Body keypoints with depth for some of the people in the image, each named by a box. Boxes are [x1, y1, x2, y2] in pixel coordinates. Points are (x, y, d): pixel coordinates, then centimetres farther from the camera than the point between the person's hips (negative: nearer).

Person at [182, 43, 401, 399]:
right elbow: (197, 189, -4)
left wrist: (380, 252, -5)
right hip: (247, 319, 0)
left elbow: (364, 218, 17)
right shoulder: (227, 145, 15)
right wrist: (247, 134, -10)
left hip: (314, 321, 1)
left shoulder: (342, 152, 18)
——
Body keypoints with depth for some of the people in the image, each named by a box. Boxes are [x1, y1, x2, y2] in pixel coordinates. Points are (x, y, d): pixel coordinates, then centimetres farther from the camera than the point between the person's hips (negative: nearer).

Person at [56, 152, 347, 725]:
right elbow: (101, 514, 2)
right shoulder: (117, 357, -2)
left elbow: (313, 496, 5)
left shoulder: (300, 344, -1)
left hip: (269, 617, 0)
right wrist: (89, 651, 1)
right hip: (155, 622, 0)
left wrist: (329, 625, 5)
——
Exercise brief
Only the lines above from the one with "left shoulder: (300, 344, -1)" through the one with "left wrist: (329, 625, 5)" should be duplicated, character for character.

Result for this task
left shoulder: (300, 344, -1)
left hip: (269, 617, 0)
right wrist: (89, 651, 1)
right hip: (155, 622, 0)
left wrist: (329, 625, 5)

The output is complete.